Social media has changed the landscape of the world we know as journalism.
It is not about the great interviews, amazing camera angles, and hard hitting questions anymore. As film has slowly gravitated towards ‘found footage’, while news has been taken over by the need for the ‘real’. We want shaky cameras, NSFW ground zero images, and up to the minute death tolls. We don’t want them because we are gruesome, we want them because we are over being given ‘Hollywood-esque’ news coverage. These past few weeks have shown that our generation is not going to be steamrolled into a direction because mainstream media says so. This is why journalism has changed. If you have a smartphone with an internet connection, you are a journalist. This is not to take away from those who have strived to finish their schooling and go through accredited programming. As the world spirals, there is a definitive need for the truth. Sugarcoating politics that meander the reality of the situation are no longer cutting it for us. And we are not happy about it.
Gaza has been the focal point of mass destruction over the course of years, yet the polarizing picture of a people on the path of extermination has overtaken all of our social network feeds. It has gotten to the point that if you flip through any news source during a prime time slot (not that anyone really watches television anymore), you will see someone giving their opinion/take/two cents on the crisis abroad. The tallies have racked up over 1900 deaths (the majority civilian), with no real end in sight. Israel has made it a point that it wants to teach Hamas a lesson, based on a rumor (at the time it was an absolute truth) that three kidnapped boys were killed for being Israeli. In between the 1300-1400th (that is our new measure of time) death, there was an official statement from Israel that these boys were NOT killed by Hamas. Let that sink in for a second. The cause of aggression then shifted to rockets being launched, which is yes, wrong. But does it yield 50,000+ mobilized troops to drown out a few thousand ill equipped, ill trained, ill taught, angry soldiers? No. The world is watching, reading, and scouring news feeds on Twitter, Facebook, and Reddit. It is impossible to feign ignorance on a matter that is happening in front of our very eyes, regardless of how far it is. Our generation is not limited by distance.
This is not a Muslim vs. Jewish problem. This is a world problem. No one supports the death of Christians and Shiites in Iraq by ISIS. No one supports the death of non Assad supporters in Syria (we are approaching 200,000). And no one supports clashes in Israel/Palestine. The focus has to be changed from what country should exist, because surprise, they both do. You want to call Israel an illegal settlement, or Palestine non-existent, do it.

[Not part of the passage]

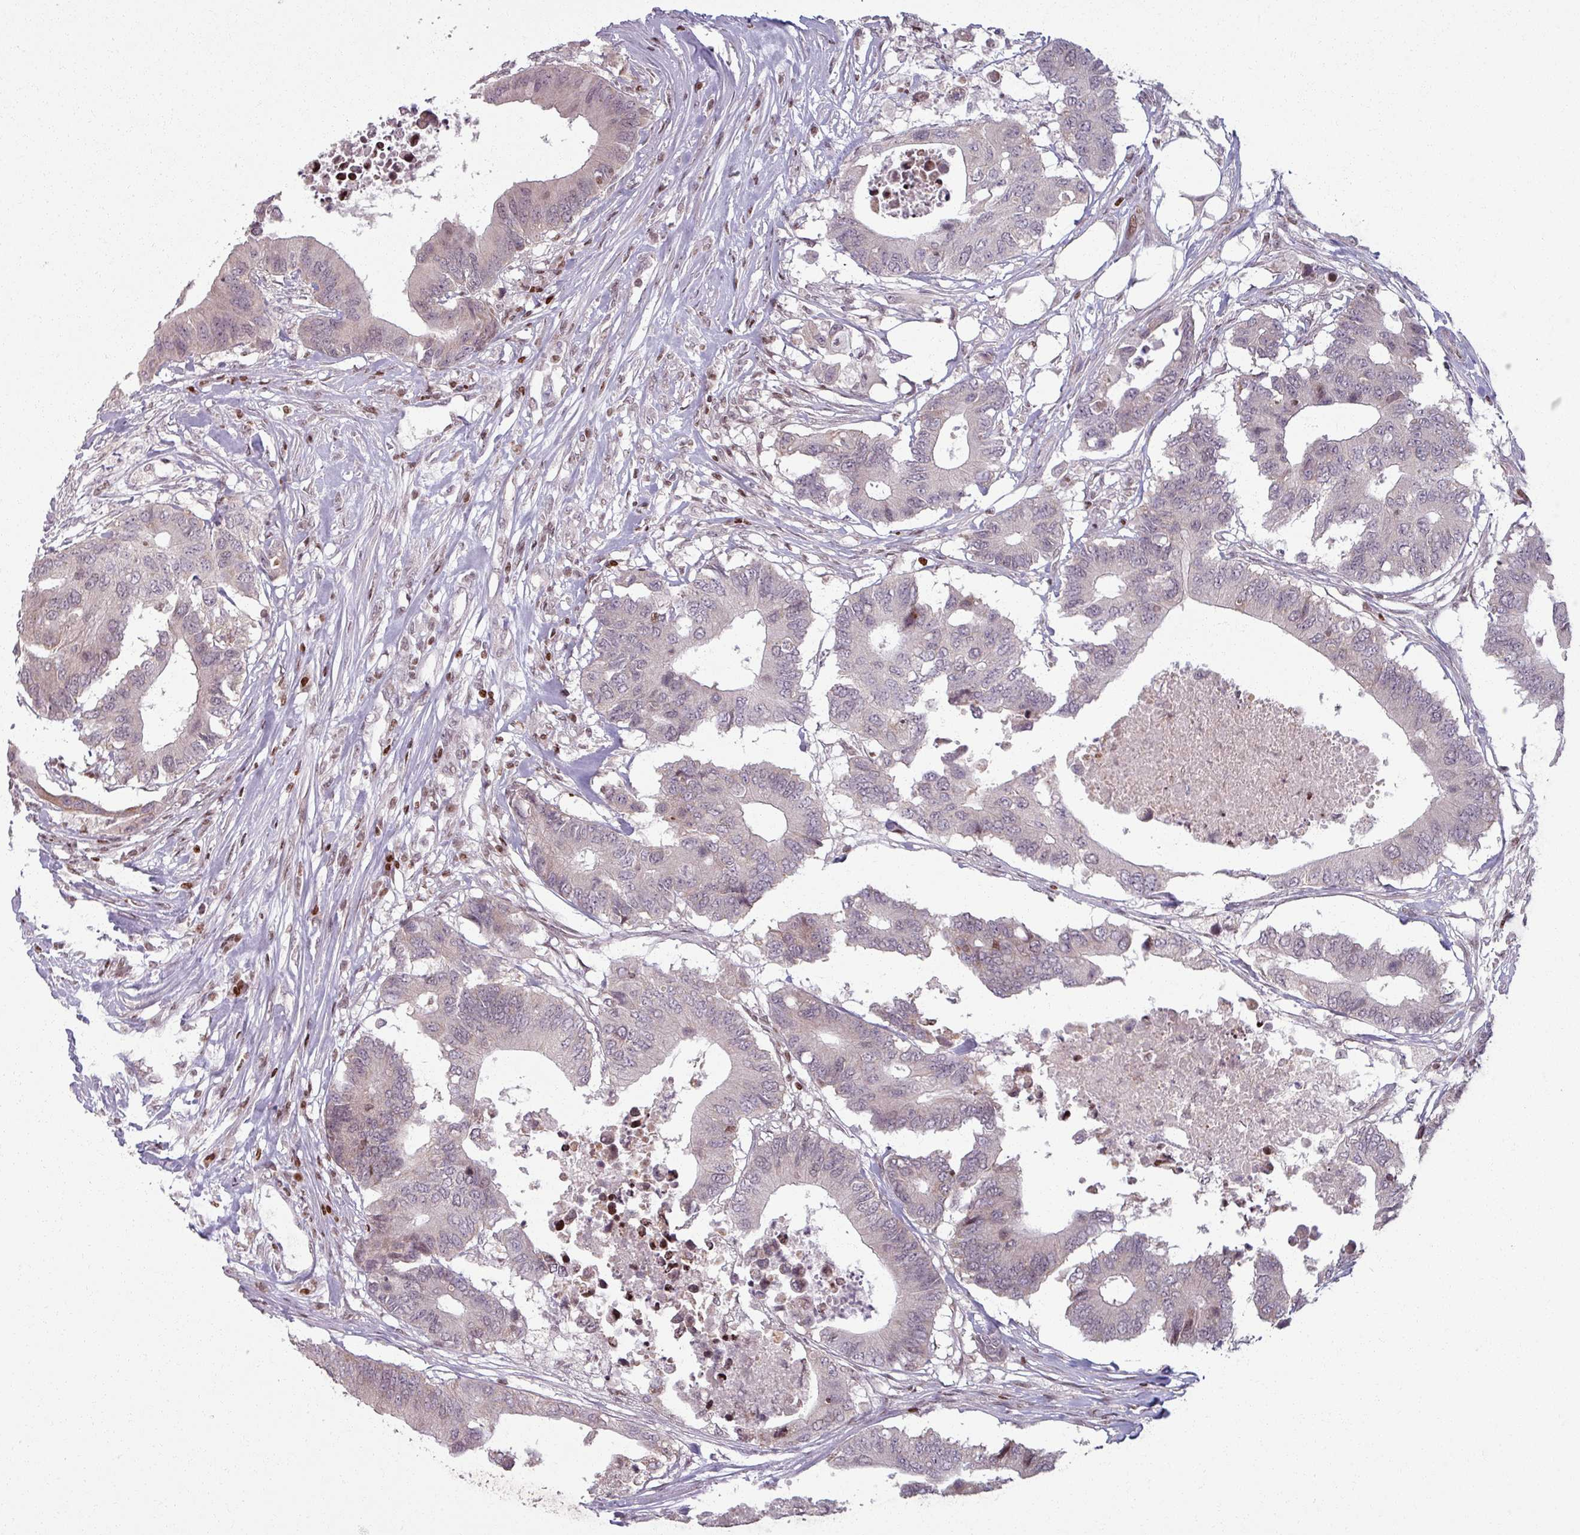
{"staining": {"intensity": "weak", "quantity": "<25%", "location": "nuclear"}, "tissue": "colorectal cancer", "cell_type": "Tumor cells", "image_type": "cancer", "snomed": [{"axis": "morphology", "description": "Adenocarcinoma, NOS"}, {"axis": "topography", "description": "Colon"}], "caption": "Colorectal adenocarcinoma stained for a protein using IHC demonstrates no staining tumor cells.", "gene": "NCOR1", "patient": {"sex": "male", "age": 71}}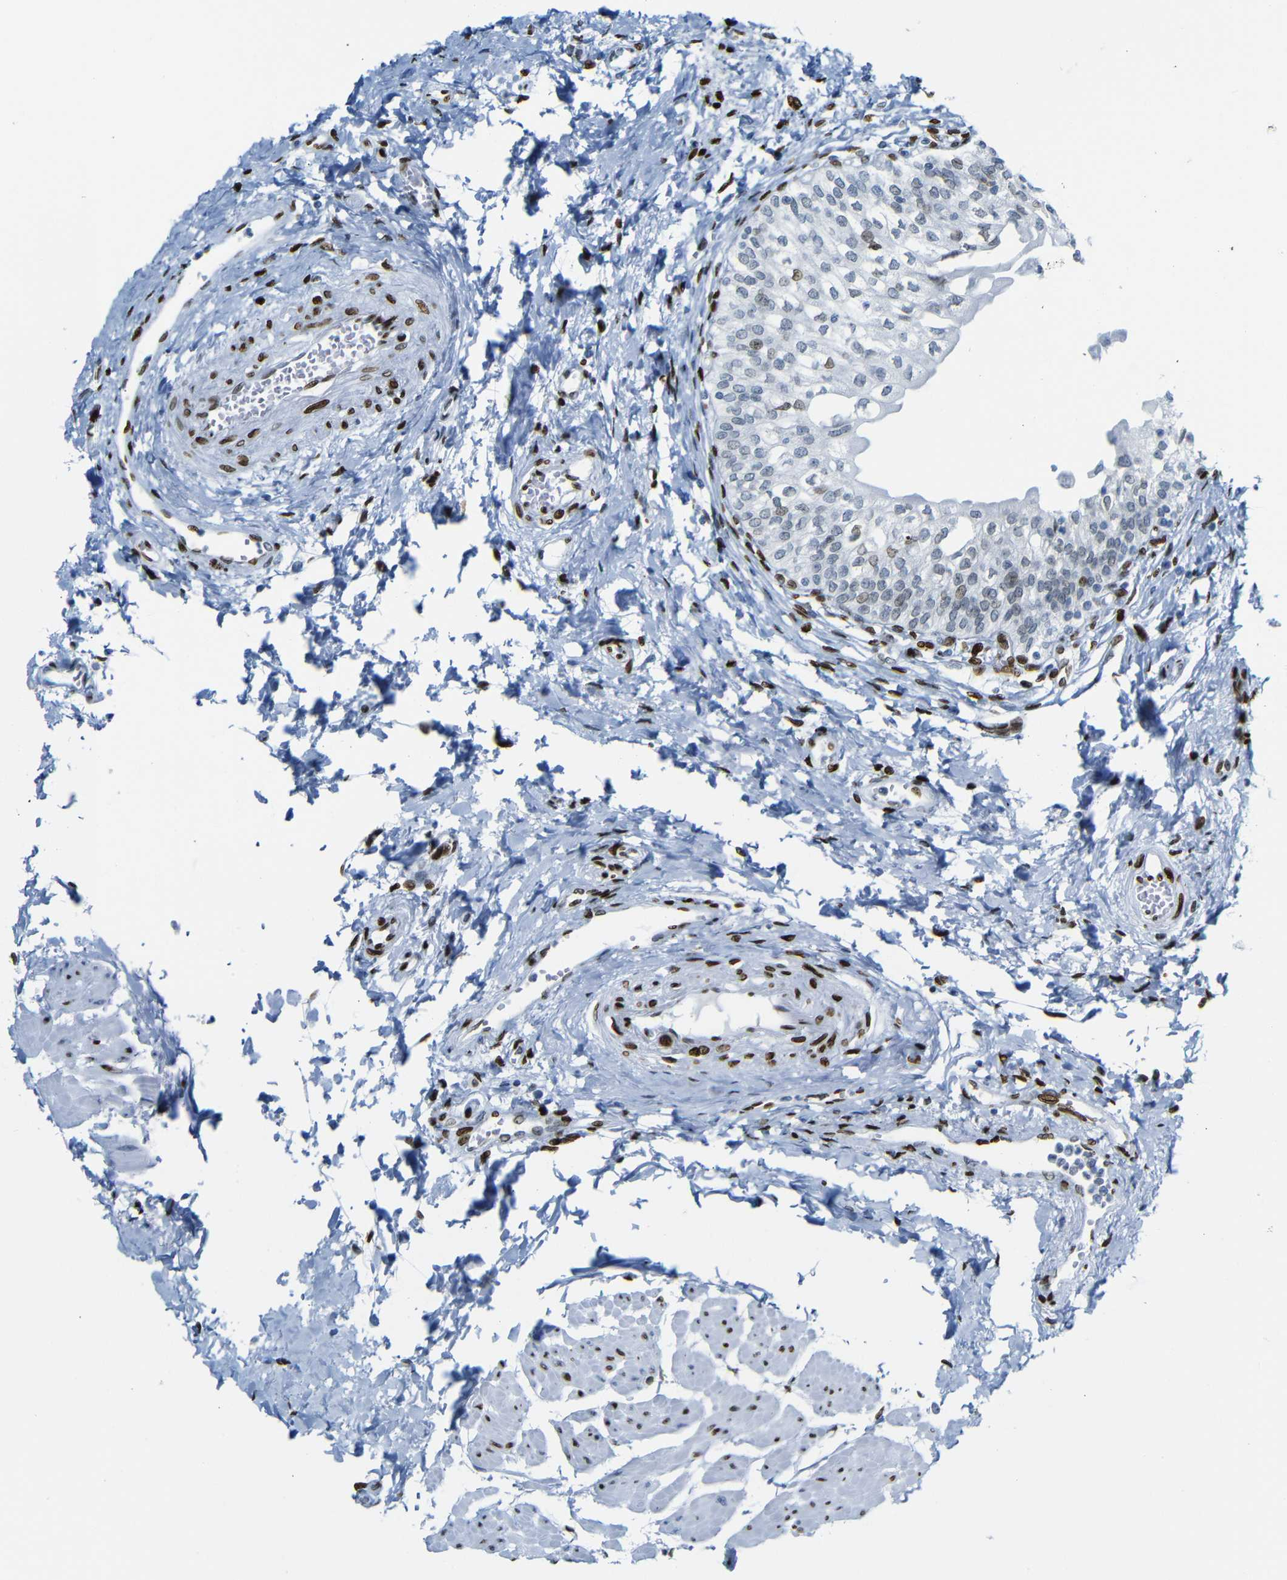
{"staining": {"intensity": "strong", "quantity": "25%-75%", "location": "nuclear"}, "tissue": "urinary bladder", "cell_type": "Urothelial cells", "image_type": "normal", "snomed": [{"axis": "morphology", "description": "Normal tissue, NOS"}, {"axis": "topography", "description": "Urinary bladder"}], "caption": "A photomicrograph of urinary bladder stained for a protein demonstrates strong nuclear brown staining in urothelial cells. The protein of interest is stained brown, and the nuclei are stained in blue (DAB (3,3'-diaminobenzidine) IHC with brightfield microscopy, high magnification).", "gene": "NPIPB15", "patient": {"sex": "male", "age": 55}}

But remember, these people are NOT make believe. They all exist, breath, and share a common culture. If you’re dialogue isn’t changing, then nothing will. With the increase of visibility, it is not a clear cut vote for a particular side, but the end of hate, genocide, and ignorance. No one should have their home destroyed, family murdered, or live in constant fear of bombing. We have it easy here. And we should not just accept that, but use it to better other people’s lives. Recently, I teamed up with New York based publicist Jenan Matari on a project entitled ‘I Write To You As.’. This project is a collection of prose, first hand accounts, and posts from not just Arabs, Muslims, Jews, and Israelis, but everyone. It is a conversation of our hope for peace, love, and some sort of tranquility. This is what our generation should be known for; ending the old diatribe, and beginning a whole new one. One that involves all of us, together, and on the same page. For once.